Some industry leaders think once the deadline passes, more drivers will exit the industry, exacerbating the capacity shortage.

"The overall impact I think is going to reduce the drivers throughout North America," Maine Pointe Vice President Bob Gernon told Supply Chain Dive. "I think there's going to be a terrific amount of competition for that particular demographic (truck drivers) as infrastructure and overall construction picks up."

Many drivers still don't like the ELD, but according to a blog post written by Kuebix CEO Dan Clark, there are ways to persuade drivers to stay onboard, including "recruiting the recruited" (or, former military personnel who drove trucks) and "tapping into the STEM pipeline."

If tinkered recruiting strategies don't work, Clark writes, then shippers just may have to get "more creative" about how they ship goods to compensate for the trucking shortage — anything from using multiple modes of freight to strategizing specific routes to take advantage of the best rates and available capacity.

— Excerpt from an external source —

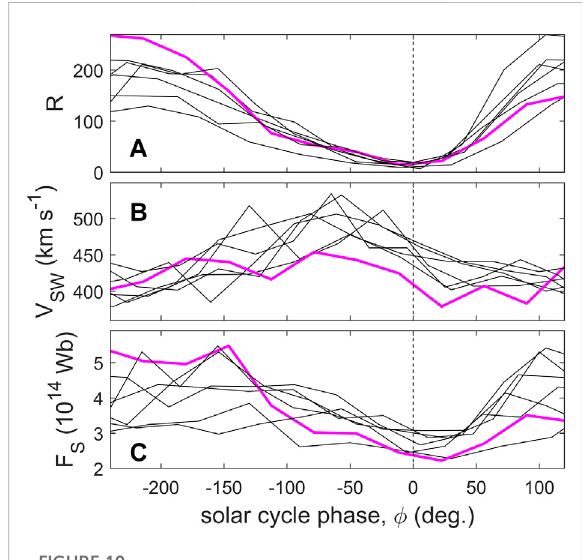
FIGURE 10 Variations with solar cycle phase ϕ of annual means of: (A) International Sunspot Number, R; (B) the solar wind speed, V SW derived from geomagnetic activity data; and (C) the open solar fl ux, F S ,againderivedfromgeomagneticdata.The V SW and F S time series are shown in Figures 9 and 12 of Paper 1 (Lockwood et al., 2022). The phase ϕ is de fi ned as zero at sunspot minimum and shown by the vertical dashed lines in each panel. The results are for sunspot cycles 17 – 24 around the MGSM peak, cycles for which thepeak annual meanRexceeded150. The variation for the sunspot minimum 19/20 is shown by the bold mauve line in all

These strategies will be especially critical as some carriers are starting to charge intermodal fees.

High volumes and tight capacity means rates are likely to rise, which means compensation packages for truck drivers could improve, which could then lower the driver turnover rate.

But hypothetical situations aren't going to help the driver shortage and the capacity crunch right now. At the moment, it seems shippers have no choice but to make the best of their resources, data and 3PLs to navigate routes and pricing without losing money.